Sep 24, 2007

Attempt to establish remorse

Standing in the courtroom with a heavy mustache drooping over his mouth, and a red, jail jumpsuit sagging around his small body, Martin Flores was visibly disgusted.

The 20-year-old stood there, five-foot, six-inches tall, facing a judge in Clayton County Superior Court and listened to a court interpreter translate in Spanish the possible sentence for his conviction on attempted rape, molestation, kidnapping and aggravated assault.

A Clayton County jury found Flores guilty Tuesday of jumping out of the bushes in a mobile home park, grabbing a 12-year-old girl, pulling her to the ground and trying to rape her.

Judge Matthew Simmons asked Flores if he wanted to say anything before he was sentenced Friday morning.

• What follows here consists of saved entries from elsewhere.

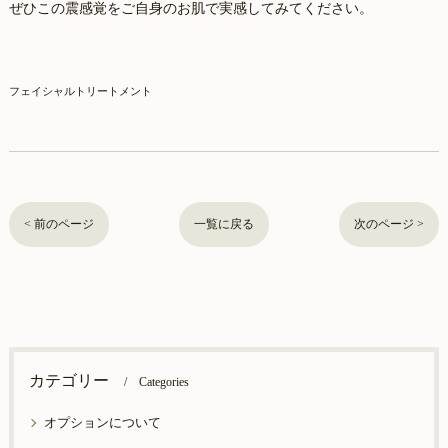
ぜひこの震感覚をご自身のお肌で実感してみてください。
フェイシャルトリートメント
< 前のページ
一覧に戻る
次のページ >
カテゴリー
Categories
オプションについて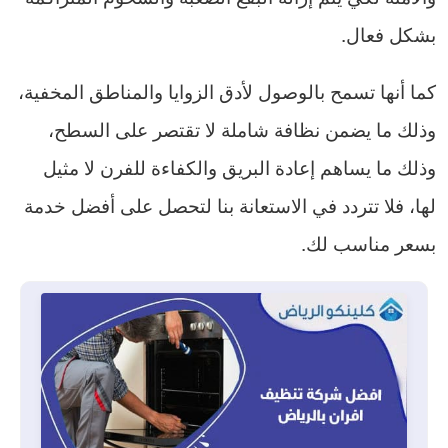
بشكل فعال.
كما أنها تسمح بالوصول لأدق الزوايا والمناطق المخفية،
وذلك ما يضمن نظافة شاملة لا تقتصر على السطح،
وذلك ما يساهم إعادة البريق والكفاءة للفرن لا مثيل
لها، فلا تتردد في الاستعانة بنا لتحصل على أفضل خدمة
بسعر مناسب لك.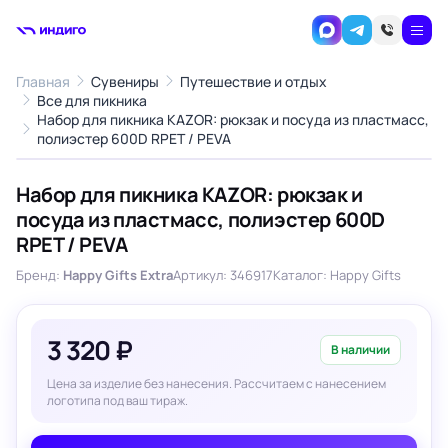
Главная
Сувениры
Путешествие и отдых
Все для пикника
Набор для пикника KAZOR: рюкзак и посуда из пластмасс,
1
/1
полиэстер 600D RPET / PEVA
‹
›
Набор для пикника KAZOR: рюкзак и
посуда из пластмасс, полиэстер 600D
RPET / PEVA
Бренд:
Happy Gifts Extra
Артикул: 346917
Каталог: Happy Gifts
3 320 ₽
В наличии
Цена за изделие без нанесения. Рассчитаем с нанесением
логотипа под ваш тираж.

“No,” he replied, “They just don’t have any evidence against me. What kind of evidence do they have against me? If she was really hurt, why didn’t they take her to the doctor?”

The court-appointed translator, standing next to the now-empty jury box, wearing a tan pant suit and a translators’ headset, repeated the words in English as the prosecutor, defense attorney, judge and court recorders looked at the defiant defendant.

“Judge,” said Lloyd Matthews, Flores’ attorney, “that’s our attempt to establish remorse.”